Savings for joint-replacement care often come at the expense of post-acute providers.
The three-year-old bundled payment program for joint replacement has resulted in a reduction in average episode payments for Medicare. But the reductions have come largely at the expense of institutional post-acute-care settings, particularly skilled nursing facilities, not only in reduced lengths-of-stay, but in greater complexity of patients.
During the first two years, the Comprehensive Care for Joint Replacement (CJR) program resulted in decreases in average payments for lower-extremity joint replacements (LEJR) of $997, according to the Lewin Group’s “Performance Year 2 Evaluation Report.”
“Decreases in payments were due to shifts from more to less intensive post-acute care,” according to the authors of the report, which was commissioned by the Centers for Medicare & Medicaid Services. “CJR participant hospitals discharged a relatively smaller proportion of patients to an inpatient rehabilitation facility and a relatively larger proportion of patients to a home health agency than control group hospitals.
“Furthermore, CJR patients with a skilled nursing facility stay spent relatively fewer days in a SNF than control group patients.
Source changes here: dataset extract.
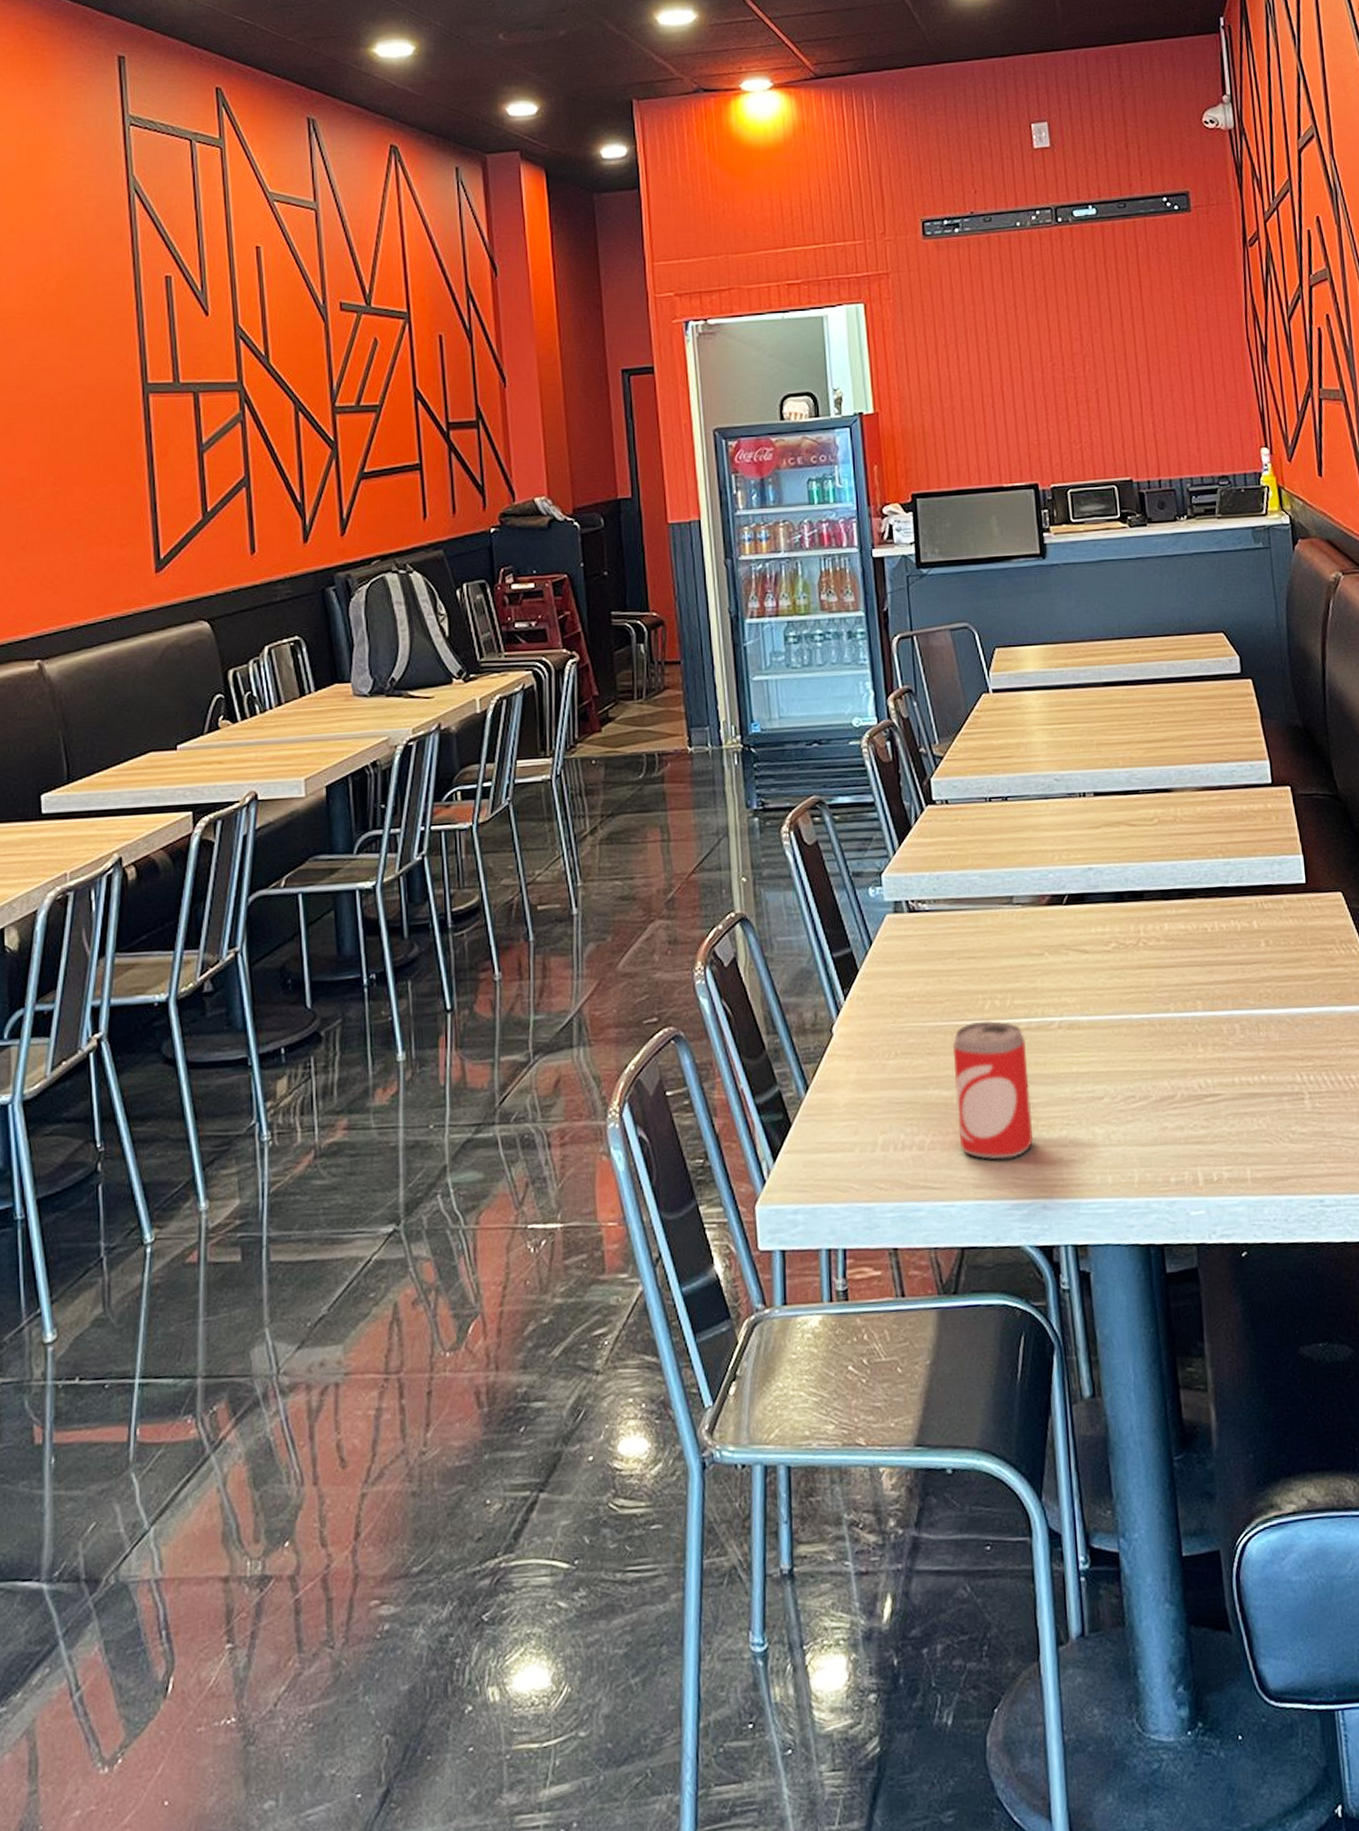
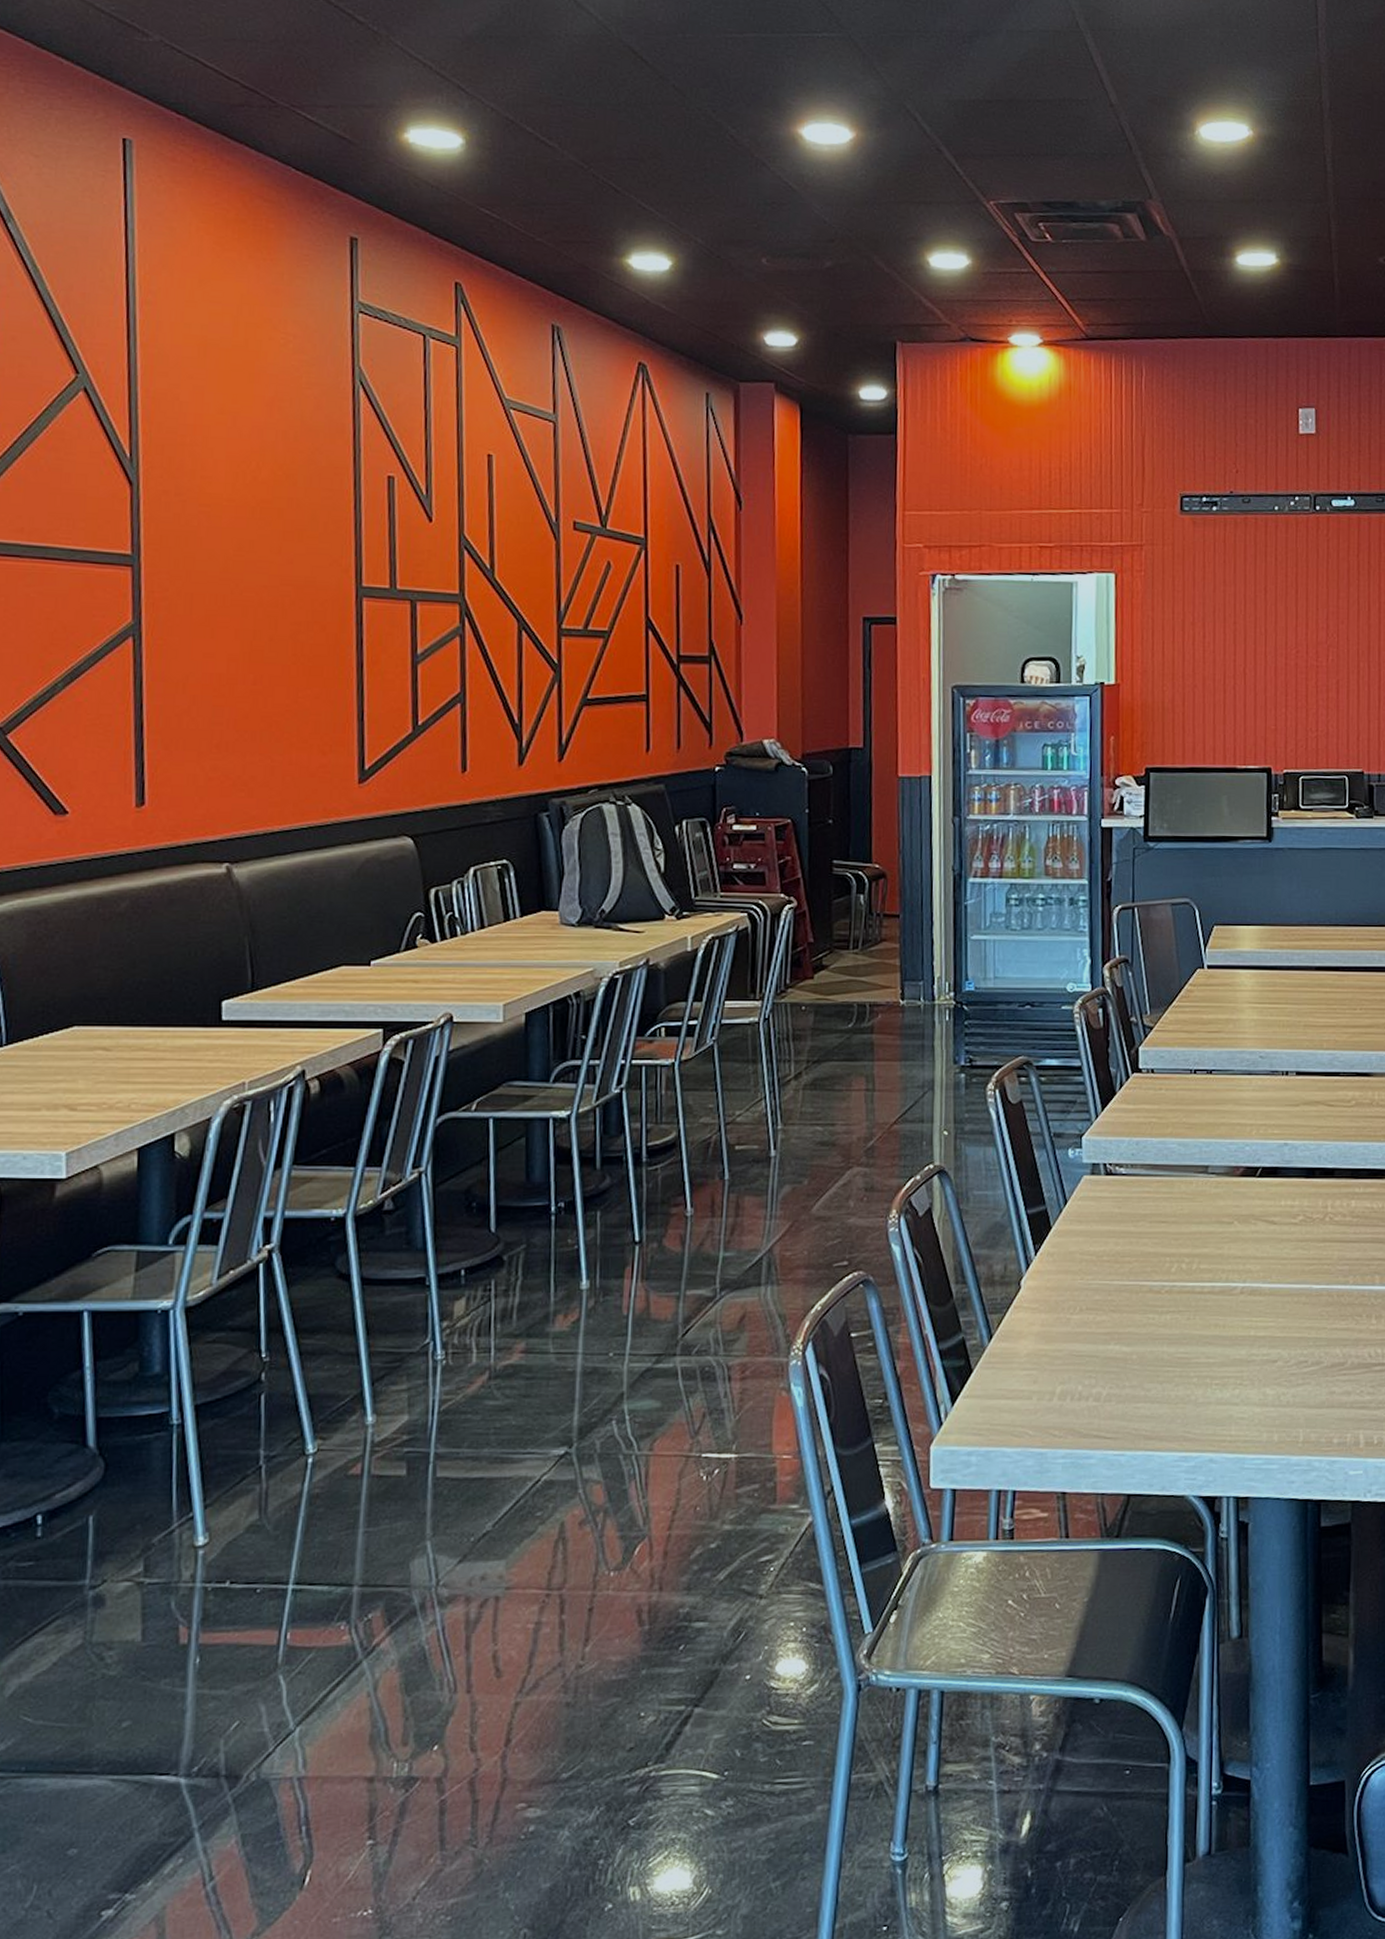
beer can: present [952,1020,1033,1160] -> none [1135,1282,1208,1414]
These shifts in utilization resulted in statistically significant decreases in inpatient rehabilitation facility and SNF payments, which drove the decrease in average episode payments.”
Average SNF payments for CJR episodes decreased by $508 more than for control group episodes, or 9.3% from the CJR baseline. The average number of SNF days decreased by 2.3 days more for CJR episodes than for control group episodes from the baseline (pre-CJR) to the intervention period.
Despite the decrease in overall payments, quality of care — as measured by the unplanned readmission rate, emergency department visits, and mortality — was maintained under the CJR model, according to the researchers. “Further, by the end of the 90-day episode, CJR and comparison patient survey respondents reported similar functional status gains and pain levels from before their hospitalization to after the end of the episode.”
More disheartening news for post-acute-care providers: The report found that among CJR patients discharged to post acute care, the proportion who improved their functional status during their post-acute stay decreased relative to control patients (that is, patients that were not part of the CJR program). “Orthopedic surgeons and other clinicians we interviewed and consulted were consistent in their view that home was the best place for most patients to recover,” the researchers reported.
That said, the researchers point out that the reduction in length of SNF stays might indicate that CJR patients in these settings likely had less time for improvements in functional status and pain while receiving post-acute care.
Implemented in April 2016, the Comprehensive Care for Joint Replacement model tests whether episode-based bundled payments and quality measurement for lower extremity joint replacements can lower payments and improve quality.
Under the model, an LEJR episode of care begins with the hospitalization for the surgery and extends through the 90 days after hospital discharge. All Medicare-covered items and services provided during this period, with some exclusions, are included in the episode bundle. All providers and suppliers involved in the episode continue to be paid under Medicare’s fee-for-service payment systems.